Research on AI machine learning is not only focused on the academic field, but video games themselves are also indicators of the development of artificial intelligence. The OpenAI team recently published a machine learning research result, allowing AI artificial intelligence to learn by itself, and then play Minecraft, and achieve the level of 20 minutes for the character to build a diamond pickaxe.
This is called “Video PreTraining” (VPT) research was published by 9 engineers including Bowen Baker of the OpenAI teamThesis resultsthe team used VPT to conduct neural network training through a large number of unlabeled “Minecraft” game videos on the Internet, and at the same time added a small amount of labeled data models, and then fine-tuned the machine behavior through subsequent fine-tuning.

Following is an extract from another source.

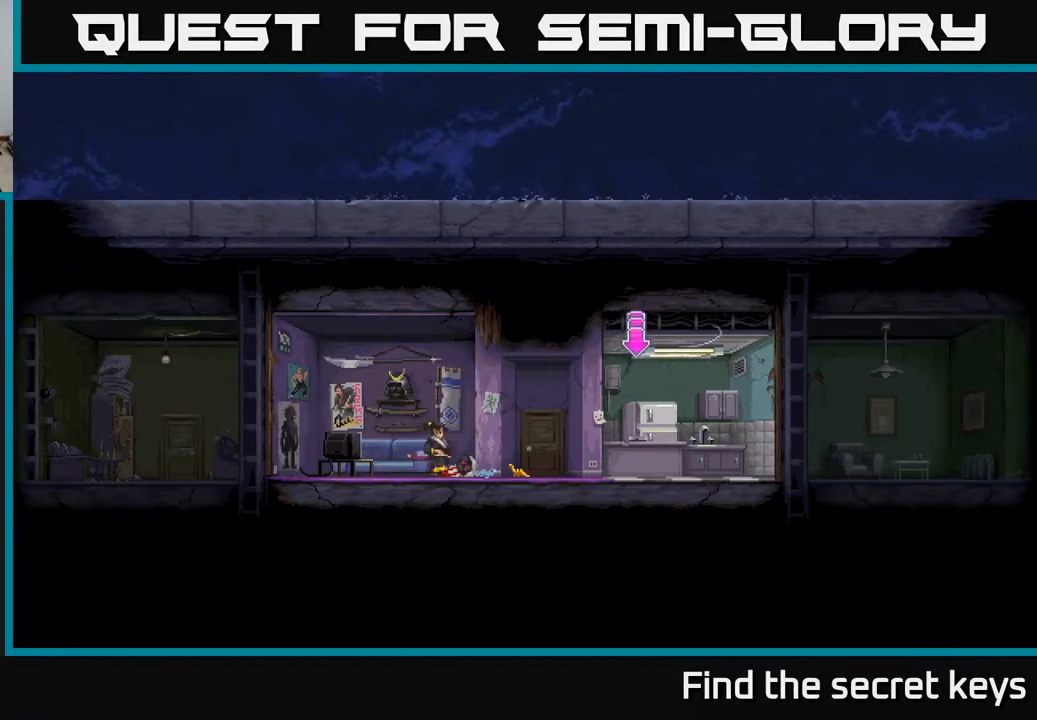
{"buttons": [], "left_stick": "right", "right_stick": "center", "events": []}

The purpose is to allow AI to autonomously learn to make Diamond Pickaxe.
Briefly, VPT first replicates the model through behavior, uses 70,000 hours of labeled videos for Reinforcement Learning (Reinforcement Learning) training, plus 2,000 hours of IDM videos, including learning how to collect wood, turn logs into planks, and then make Workbench; the model also learns actions that human players often do in the game, including swimming, hunting animals, and even building a block stand vertically.
According to official calculations, it takes regarding 20 minutes to quickly make a diamond pickaxe on each randomly generated map of Minecraft, even for skilled veteran players, so they make follow-up fine-tuning work for the VPT model.
From the process point of view, the “Minecraft” player character must first collect wood to build work tables and sticks, then upgrade to stone tools to mine metal and make furnaces, and finally make iron pickaxes to mine diamond mines to make diamonds, which requires at least 24,000 operations.
Finally, following training, the VPT model successfully learned to make a diamond pickaxe in the shortest steps, and its performance in collecting props has reached or even exceeded the level of many players.
The research team said that the reason why Minecraft was chosen for machine learning is that it is one of the most active games in the world, with easy access to a large amount of free image data, and the game itself is an open-world sandbox craft gameplay. It operates like a computer program in the real world.
With the results of this research, OpenAI believes that VPT machine learning can expand more possibilities in various fields, even keyboard and mouse operation learning. They also believe that VPT can have more advantages in other computer computing fields. Good application vision.
In addition, they alsoThe MineRL 2021 Diamond Competition“The event cooperation encourages players to use VPT to solve the puzzles in the “Minecraft” game.